Stein M B, McQuaid J R, Pedrelli P, Lenox R, McCahill M E
Department of Psychiatry, School of Medicine, University of California, San Diego, La Jolla, CA 92093-0985, USA.
Gen Hosp Psychiatry. 2000 Jul-Aug;22(4):261-9. doi: 10.1016/s0163-8343(00)00080-3.
Posttraumatic stress disorder (PTSD) is a prevalent disorder that adversely affects 2-5% of the general population. Little is known about PTSD in the primary care setting. The purpose of the present study was to evaluate the utility of a screening instrument for PTSD (the PCL-C) in primary care and to examine comorbidity, disability, and patterns of healthcare utilization among persons with PTSD in this setting. Adult, English-speaking patients attending for routine medical care (N=368) participated in a two-stage screening consisting of the administration of a self-report measure for posttraumatic stress disorder (the PCL-C) followed by a structured diagnostic interview. Current (1-month) prevalence of PTSD was determined, as were current comorbid disorders. Brief functional impairment and disability indices were administered, and healthcare utilization in the prior 6 months was ascertained. 11.8% (standard error 1.7%) of primary care attendees met diagnostic criteria for either full or partial PTSD. Comorbidity with major depression (61% of cases of PTSD) and generalized anxiety disorder (39%) was common, but less so with social phobia (17%) and panic disorder (6%). Substance use disorder comorbidity (22%) was also fairly common. Patients with PTSD reported significantly more functional impairment than patients without mental disorders. Patients with PTSD also made greater use of healthcare resources than not mentally ill patients. PTSD frequently is encountered in primary care, and is associated with considerable functional impairment and healthcare utilization. Comorbidity with other mood and anxiety disorders is extensive. It remains to be seen if greater awareness and more aggressive treatment of PTSD in primary care will lead to improved functioning and reduced (or more appropriate) healthcare utilization. These are topics for further study.

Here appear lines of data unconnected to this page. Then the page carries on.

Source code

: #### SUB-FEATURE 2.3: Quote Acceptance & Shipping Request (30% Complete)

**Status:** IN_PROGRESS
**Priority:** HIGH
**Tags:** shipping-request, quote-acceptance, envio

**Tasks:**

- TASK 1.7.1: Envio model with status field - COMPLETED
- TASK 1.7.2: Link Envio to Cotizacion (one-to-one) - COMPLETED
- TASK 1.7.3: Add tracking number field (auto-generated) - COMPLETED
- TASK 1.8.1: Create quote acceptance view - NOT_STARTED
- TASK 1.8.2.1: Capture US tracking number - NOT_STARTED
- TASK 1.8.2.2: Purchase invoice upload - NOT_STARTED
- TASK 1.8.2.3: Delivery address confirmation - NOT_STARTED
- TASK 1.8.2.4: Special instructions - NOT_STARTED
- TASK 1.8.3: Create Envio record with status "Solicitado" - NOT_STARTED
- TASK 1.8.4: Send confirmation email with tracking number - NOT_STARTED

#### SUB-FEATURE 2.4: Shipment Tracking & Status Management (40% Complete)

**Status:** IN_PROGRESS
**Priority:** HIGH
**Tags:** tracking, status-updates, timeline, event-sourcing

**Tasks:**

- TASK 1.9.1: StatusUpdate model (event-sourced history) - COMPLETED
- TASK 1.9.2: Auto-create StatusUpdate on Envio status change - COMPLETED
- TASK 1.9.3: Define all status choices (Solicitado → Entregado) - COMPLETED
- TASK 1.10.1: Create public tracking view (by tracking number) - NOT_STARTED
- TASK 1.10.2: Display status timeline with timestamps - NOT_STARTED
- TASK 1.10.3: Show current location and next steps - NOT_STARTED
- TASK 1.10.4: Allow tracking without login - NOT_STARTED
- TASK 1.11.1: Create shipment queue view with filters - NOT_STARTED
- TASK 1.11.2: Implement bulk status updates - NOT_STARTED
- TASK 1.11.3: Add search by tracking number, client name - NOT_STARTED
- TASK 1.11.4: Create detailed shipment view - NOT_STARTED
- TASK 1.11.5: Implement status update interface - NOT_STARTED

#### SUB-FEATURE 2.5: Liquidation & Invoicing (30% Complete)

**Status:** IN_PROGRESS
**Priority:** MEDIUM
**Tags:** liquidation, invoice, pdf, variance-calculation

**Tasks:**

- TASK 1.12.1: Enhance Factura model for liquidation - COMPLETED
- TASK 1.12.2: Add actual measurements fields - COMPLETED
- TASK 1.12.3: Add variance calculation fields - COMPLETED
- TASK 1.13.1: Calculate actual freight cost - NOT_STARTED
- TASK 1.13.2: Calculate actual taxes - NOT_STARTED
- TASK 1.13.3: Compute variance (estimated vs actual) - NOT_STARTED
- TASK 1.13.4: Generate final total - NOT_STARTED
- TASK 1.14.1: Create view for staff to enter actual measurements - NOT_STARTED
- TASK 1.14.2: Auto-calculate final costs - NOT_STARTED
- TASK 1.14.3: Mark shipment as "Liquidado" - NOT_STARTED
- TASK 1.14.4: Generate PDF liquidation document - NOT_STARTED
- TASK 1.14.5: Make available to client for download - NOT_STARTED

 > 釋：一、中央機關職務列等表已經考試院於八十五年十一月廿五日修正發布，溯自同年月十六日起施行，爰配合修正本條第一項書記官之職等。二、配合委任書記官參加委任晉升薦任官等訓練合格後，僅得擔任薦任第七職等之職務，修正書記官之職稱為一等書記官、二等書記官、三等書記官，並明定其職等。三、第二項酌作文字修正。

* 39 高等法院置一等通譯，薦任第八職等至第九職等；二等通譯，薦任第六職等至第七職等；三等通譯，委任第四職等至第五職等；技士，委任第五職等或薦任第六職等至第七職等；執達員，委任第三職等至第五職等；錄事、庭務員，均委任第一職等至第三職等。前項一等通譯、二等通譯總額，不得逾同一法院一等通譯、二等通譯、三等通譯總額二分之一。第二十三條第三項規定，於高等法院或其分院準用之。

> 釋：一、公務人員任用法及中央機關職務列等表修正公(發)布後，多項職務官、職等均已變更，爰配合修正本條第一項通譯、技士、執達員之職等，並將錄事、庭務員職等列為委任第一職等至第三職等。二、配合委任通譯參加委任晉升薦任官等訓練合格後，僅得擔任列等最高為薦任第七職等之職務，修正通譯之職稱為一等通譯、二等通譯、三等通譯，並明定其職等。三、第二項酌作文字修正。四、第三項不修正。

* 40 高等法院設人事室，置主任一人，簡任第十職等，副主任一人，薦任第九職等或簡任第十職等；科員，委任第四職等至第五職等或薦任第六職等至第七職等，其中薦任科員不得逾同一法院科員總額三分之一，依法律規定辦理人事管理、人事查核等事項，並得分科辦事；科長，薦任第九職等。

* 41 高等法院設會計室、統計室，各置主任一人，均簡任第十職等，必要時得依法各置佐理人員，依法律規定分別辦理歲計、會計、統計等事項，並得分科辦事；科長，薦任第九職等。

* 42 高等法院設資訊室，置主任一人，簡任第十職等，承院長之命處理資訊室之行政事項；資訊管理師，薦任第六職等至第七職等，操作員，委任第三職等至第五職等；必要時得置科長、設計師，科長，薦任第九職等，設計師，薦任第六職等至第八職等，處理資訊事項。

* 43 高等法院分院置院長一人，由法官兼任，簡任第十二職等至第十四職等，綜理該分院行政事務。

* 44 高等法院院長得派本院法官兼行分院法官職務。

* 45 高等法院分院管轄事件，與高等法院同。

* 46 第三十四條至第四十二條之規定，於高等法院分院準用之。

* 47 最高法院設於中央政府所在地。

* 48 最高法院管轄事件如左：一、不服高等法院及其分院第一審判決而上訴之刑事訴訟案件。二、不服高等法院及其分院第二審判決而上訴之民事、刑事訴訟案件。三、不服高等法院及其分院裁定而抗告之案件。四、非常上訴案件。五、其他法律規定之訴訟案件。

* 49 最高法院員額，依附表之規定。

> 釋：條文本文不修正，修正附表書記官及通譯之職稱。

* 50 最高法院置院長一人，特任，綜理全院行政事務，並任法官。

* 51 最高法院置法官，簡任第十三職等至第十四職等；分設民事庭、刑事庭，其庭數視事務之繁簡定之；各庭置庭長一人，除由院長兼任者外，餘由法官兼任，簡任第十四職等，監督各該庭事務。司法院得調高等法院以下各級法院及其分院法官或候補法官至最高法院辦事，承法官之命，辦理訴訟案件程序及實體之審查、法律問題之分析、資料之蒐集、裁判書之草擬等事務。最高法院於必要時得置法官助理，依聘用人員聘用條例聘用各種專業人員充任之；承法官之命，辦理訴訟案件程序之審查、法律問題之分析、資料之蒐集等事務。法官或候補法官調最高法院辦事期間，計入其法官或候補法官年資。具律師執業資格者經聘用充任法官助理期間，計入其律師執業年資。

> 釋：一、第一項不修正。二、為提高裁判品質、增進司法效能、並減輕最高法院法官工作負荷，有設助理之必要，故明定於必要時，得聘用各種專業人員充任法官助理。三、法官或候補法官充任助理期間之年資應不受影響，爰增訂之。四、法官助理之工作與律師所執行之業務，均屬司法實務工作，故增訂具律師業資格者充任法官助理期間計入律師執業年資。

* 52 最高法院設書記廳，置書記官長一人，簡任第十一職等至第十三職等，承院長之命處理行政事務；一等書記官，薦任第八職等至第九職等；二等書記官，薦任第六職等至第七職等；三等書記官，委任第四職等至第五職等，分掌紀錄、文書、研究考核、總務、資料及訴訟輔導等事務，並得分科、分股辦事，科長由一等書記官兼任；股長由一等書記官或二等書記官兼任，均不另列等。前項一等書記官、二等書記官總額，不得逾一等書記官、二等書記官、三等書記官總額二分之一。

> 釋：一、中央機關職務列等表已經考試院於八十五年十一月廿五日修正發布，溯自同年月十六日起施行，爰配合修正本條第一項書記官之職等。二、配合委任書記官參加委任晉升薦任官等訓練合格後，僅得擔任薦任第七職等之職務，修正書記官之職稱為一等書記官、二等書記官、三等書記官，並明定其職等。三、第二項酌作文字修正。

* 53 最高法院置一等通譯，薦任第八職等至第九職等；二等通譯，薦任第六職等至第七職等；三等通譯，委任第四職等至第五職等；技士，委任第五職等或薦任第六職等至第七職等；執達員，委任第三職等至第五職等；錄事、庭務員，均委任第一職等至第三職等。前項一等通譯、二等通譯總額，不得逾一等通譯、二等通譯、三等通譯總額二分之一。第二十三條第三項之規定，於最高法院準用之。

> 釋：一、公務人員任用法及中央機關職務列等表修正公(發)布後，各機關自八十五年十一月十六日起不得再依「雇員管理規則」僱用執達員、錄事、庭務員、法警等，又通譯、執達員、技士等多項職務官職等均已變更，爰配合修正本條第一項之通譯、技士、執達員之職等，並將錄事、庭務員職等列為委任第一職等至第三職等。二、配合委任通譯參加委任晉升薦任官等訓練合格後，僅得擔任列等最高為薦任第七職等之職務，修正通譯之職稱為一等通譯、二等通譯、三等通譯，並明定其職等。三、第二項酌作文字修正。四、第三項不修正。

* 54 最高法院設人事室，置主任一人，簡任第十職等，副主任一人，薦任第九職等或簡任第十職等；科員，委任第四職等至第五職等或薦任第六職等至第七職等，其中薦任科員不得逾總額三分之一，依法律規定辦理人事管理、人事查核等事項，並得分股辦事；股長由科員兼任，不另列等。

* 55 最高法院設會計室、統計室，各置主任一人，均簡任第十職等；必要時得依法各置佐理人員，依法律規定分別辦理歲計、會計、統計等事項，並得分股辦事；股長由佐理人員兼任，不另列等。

创伤后应激障碍(PTSD)是一种普遍存在的疾病,对2%-5%的普通人群产生不利影响。在初级保健环境中,人们对PTSD了解甚少。本研究的目的是评估一种PTSD筛查工具(PCL-C)在初级保健中的效用,并检查该环境下PTSD患者的共病情况、残疾状况和医疗保健利用模式。参加常规医疗护理的成年英语患者(N=368)参与了一个两阶段筛查,包括进行创伤后应激障碍的自我报告测量(PCL-C),随后进行结构化诊断访谈。确定了PTSD的当前(1个月)患病率以及当前的共病疾病。进行了简短的功能损害和残疾指数评估,并确定了前6个月的医疗保健利用情况。11.8%(标准误差1.7%)的初级保健就诊者符合完全或部分PTSD的诊断标准。与重度抑郁症(PTSD病例的61%)和广泛性焦虑症(39%)的共病很常见,但与社交恐惧症(17%)和惊恐障碍(6%)的共病较少。物质使用障碍共病(22%)也相当常见。PTSD患者报告的功能损害明显多于无精神障碍的患者。PTSD患者也比非精神病患者更多地利用医疗资源。PTSD在初级保健中经常遇到,并且与相当大的功能损害和医疗保健利用相关。与其他情绪和焦虑障碍的共病很广泛。在初级保健中提高对PTSD的认识并进行更积极的治疗是否会导致功能改善和医疗保健利用减少(或更合理),还有待观察。这些都是有待进一步研究的课题。